Drôle de disque sorti fin juin et que nous avons failli manquer ! Enregistré à distance pendant le Covid, le guitariste sur la côte ouest, le bassiste et le batteur sur la côte est et merci Internet, il propose une sorte de rock improvisé, avec des structures complexes (ou quasi inusitées) comme tout bon jazzman sait en pondre. Ces trois-là aurait fait fureur dans l’underground des années soixante-dix du côté de l’expérimental. Leur musique peut être mélodique comme elle peut être grinçante, évidente ou absconse selon les moments. Quelques ajouts d’instrument ont été faits a posteriori mais, pour l’essentiel, les trois musiciens se sont contentés de jouer sur les fichiers qu’ils s’envoyaient. Le résultat est assez inattendu, décalé, et c’est ce que nous aimons. Entre des bribes de mélodies claires, le trio se laissent aller à l’exploration et le moins que l’on puisse dire est qu’ils vont loin dans la recherche.
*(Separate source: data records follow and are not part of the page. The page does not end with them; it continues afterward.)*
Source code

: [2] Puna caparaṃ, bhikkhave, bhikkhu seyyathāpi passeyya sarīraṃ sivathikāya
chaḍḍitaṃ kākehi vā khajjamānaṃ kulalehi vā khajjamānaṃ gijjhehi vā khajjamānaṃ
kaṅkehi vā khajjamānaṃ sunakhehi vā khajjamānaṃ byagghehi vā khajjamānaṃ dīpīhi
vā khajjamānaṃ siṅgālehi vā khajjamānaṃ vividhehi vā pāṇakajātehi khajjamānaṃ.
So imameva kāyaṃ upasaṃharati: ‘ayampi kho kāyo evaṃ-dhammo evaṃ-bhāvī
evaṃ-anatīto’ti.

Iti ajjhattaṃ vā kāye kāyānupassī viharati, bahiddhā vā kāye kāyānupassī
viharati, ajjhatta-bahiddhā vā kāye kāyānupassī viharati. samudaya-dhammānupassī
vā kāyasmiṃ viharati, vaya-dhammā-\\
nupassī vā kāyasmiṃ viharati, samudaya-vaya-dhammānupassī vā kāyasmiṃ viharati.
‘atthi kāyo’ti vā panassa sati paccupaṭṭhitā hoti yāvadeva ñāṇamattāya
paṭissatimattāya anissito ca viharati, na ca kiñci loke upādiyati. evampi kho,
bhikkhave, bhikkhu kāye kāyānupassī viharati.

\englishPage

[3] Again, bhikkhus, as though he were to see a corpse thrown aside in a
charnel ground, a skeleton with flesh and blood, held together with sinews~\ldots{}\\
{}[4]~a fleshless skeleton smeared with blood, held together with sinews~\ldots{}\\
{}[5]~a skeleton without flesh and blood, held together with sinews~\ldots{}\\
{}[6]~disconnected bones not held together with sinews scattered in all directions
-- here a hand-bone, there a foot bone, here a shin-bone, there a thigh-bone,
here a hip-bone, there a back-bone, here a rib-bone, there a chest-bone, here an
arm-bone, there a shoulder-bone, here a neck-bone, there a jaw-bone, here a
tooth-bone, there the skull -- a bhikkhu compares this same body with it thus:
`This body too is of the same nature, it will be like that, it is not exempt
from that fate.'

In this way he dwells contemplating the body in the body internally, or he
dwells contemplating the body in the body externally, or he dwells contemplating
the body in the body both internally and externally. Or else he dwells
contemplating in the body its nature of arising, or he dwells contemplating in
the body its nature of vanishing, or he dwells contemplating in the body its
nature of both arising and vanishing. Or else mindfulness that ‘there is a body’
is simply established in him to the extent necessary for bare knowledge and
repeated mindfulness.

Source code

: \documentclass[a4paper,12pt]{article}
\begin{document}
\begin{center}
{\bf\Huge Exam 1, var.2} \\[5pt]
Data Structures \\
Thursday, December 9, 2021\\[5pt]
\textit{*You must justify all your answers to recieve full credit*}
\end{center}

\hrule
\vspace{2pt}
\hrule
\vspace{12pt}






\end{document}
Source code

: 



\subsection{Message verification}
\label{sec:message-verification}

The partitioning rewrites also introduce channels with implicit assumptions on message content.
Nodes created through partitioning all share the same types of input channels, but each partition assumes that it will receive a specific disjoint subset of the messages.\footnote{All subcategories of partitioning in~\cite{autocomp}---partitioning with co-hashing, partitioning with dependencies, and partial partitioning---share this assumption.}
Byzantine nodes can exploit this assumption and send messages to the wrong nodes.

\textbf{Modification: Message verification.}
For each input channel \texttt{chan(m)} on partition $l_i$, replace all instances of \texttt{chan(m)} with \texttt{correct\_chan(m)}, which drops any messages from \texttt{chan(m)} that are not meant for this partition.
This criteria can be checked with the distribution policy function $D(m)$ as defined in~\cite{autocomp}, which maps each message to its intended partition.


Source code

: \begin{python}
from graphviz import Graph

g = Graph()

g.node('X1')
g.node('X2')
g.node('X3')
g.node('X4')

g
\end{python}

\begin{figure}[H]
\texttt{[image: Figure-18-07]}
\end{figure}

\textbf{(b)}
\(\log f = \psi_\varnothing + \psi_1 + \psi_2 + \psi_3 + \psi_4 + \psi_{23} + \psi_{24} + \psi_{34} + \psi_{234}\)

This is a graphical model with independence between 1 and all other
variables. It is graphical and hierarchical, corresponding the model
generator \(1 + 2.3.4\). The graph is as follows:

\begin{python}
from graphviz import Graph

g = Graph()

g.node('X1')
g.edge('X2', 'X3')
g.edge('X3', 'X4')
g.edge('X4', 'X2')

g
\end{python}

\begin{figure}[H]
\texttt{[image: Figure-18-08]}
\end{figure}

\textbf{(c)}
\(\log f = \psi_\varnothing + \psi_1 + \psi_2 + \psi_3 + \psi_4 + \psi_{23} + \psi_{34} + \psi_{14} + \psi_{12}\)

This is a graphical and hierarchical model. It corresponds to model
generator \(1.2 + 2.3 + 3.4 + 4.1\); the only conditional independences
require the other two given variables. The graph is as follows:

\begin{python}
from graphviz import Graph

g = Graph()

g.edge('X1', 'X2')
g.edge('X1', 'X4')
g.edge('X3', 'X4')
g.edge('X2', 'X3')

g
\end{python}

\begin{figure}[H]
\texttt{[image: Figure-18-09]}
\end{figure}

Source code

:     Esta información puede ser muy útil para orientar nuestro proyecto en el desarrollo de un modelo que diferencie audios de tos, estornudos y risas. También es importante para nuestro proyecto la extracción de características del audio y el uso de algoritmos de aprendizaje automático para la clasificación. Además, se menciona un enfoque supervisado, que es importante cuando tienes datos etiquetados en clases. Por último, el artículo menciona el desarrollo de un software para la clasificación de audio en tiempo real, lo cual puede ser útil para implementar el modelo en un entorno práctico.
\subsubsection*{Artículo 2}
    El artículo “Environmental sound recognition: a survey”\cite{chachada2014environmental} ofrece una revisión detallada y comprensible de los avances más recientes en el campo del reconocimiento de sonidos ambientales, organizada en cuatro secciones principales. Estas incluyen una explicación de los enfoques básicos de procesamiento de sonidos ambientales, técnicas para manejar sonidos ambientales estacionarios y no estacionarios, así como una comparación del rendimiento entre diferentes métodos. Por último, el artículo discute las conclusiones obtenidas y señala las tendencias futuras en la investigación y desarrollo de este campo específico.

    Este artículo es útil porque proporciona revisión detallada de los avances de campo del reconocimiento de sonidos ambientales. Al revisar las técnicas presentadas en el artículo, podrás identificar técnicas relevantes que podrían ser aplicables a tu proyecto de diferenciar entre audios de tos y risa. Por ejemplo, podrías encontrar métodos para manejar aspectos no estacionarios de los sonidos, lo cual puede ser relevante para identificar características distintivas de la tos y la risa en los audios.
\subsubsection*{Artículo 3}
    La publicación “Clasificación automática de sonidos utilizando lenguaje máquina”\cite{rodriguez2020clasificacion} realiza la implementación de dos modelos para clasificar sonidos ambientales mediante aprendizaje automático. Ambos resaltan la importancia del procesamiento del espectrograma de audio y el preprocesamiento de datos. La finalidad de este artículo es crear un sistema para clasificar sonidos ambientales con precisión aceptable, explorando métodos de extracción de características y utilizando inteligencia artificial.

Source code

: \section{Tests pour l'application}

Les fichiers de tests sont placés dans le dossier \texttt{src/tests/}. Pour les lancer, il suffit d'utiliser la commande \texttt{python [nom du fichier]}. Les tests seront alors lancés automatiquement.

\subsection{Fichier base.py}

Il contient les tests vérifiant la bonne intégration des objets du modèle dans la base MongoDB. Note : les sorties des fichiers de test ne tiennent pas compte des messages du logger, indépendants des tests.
Bref, ils ne se refusent rien et c’est à l’auditeur de plonger à l’aveugle dans leur travail, histoire de considérer ses limites. Il s’agit donc d’un disque libre (au temps des contraintes), un disque de free rock. Peut-être ont-ils inventé le genre d’ailleurs. A découvrir.


https://cuneiformrecords.bandcamp.com/album/damaged-goods


  DIEGO IMBERT QUARTET . Le temps suspendu

Trebim Music

David El Malek : saxophone ténor
Quentin Ghomari : trompette & bugle
Franck Agulhon : batterie
Diego Imbert : contrebasse

Est-ce un hommage à Marcel Proust ? Oui si l’on en croit le texte du disque et les titres des morceaux. Est-ce important de le savoir ? Oui et non, chacun pense ce qu’il veut. Ce qui nous a particulièrement intéressés, c’est que ce quartet (dont c’est le quatrième enregistrement) se présente sans piano. A la trappe l’instrument harmonique et advienne que pourra. Ce n’est pas une nouveauté en soi, Mulligan et Baker l’avaient fait en leur temps (et il est lointain), mais c’est rafraîchissant. Le répertoire écrit par le contrebassiste et leader est taillé pour l’interaction dans l’optique d’un discours collectif. Les quatre musiciens savent prendre des risques et le mélanges des timbres est plus que plaisant à l’écoute. Les mélodies sont ouvragées, sans surcharge, et elles permettent à chacun des protagonistes d’exister. C’est donc un quartet bien huilé (le privilège des formations qui durent, ce n’est pas si courant) et surtout très musical qui prend prétexte à l’exploration des arcanes proustiennes pour construire un projet musical en miroir, élégant et goûteux comme une madeleine. En un mot : convaincant.